焼肉屋を開業したい! 必要な準備や手続きとは? 成功のコツも解説
焼肉屋では無煙ロースターや吸煙設備の設置が各テーブルに必要となる分、通常の飲食店よりも多くの開業資金がかかります。本記事では、焼肉屋の開業に必要な初期費用をはじめ、準備や手続きの流れ、繁盛させるポイントなどについて解説します。
目次
焼肉屋の開業にかかる費用の目安
この章では焼肉屋の開業にかかる費用について解説します。
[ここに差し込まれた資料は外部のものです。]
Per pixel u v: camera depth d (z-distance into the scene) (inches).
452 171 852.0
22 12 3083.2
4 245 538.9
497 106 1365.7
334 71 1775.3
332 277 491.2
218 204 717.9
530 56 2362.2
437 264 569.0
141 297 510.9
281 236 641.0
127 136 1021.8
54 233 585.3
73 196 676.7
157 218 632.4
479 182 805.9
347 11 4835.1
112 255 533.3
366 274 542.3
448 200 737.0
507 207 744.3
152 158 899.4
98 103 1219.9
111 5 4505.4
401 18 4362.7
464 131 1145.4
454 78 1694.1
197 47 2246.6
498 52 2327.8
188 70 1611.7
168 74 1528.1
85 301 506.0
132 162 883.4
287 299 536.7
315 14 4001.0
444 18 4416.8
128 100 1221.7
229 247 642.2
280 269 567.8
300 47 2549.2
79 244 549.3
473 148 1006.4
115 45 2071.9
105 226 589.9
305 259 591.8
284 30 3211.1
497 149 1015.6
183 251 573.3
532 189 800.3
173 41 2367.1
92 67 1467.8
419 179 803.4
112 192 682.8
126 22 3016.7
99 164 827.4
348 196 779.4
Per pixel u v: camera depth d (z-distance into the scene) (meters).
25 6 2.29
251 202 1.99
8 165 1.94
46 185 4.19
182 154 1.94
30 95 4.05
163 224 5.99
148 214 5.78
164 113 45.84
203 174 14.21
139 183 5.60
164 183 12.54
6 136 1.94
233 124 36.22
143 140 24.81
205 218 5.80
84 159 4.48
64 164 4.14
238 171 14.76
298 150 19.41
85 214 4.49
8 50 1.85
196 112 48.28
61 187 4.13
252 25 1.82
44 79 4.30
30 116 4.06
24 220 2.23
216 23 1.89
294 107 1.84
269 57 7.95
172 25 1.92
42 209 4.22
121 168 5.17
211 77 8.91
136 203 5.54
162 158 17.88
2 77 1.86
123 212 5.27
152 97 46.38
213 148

焼肉屋の開業に必要な初期費用には、大きく分けて物件の取得費用と設備投資費用の2種類があります。 物件の取得費用とは店を開業する物件を借りるためにかかる費用全般を指し、具体的には物件のオーナーに支払う敷金(保証金)や礼金、前家賃のほか、不動産業者に支払う仲介手数料などがあります。
設備投資費用とは、店舗の内装工事やダクト工事、厨房設備や客席の吸煙設備の設置などにかかる費用のことです。加えて、安定的に経営を続けていくための運転資金も用意しなければなりません。店舗運転資金の例としては、人件費、賃料、原材料費、光熱費、広告宣伝費などが挙げられます。各費用の具体的な内訳は店の立地や坪数によって変動するため、ここで紹介する数字はあくまで目安と考えてください。
小さな店舗の場合
焼肉店の中では比較的小さい15坪~20坪の店舗を開業する場合を想定します。 たとえば入居する物件の坪単価が2万円だとすると、1ヶ月の賃料は2万円×15坪~20坪=30万~40万円となり、保証金300万~400万円(10ヶ月分)、前家賃30万~40万円(1ヶ月分)が必要です。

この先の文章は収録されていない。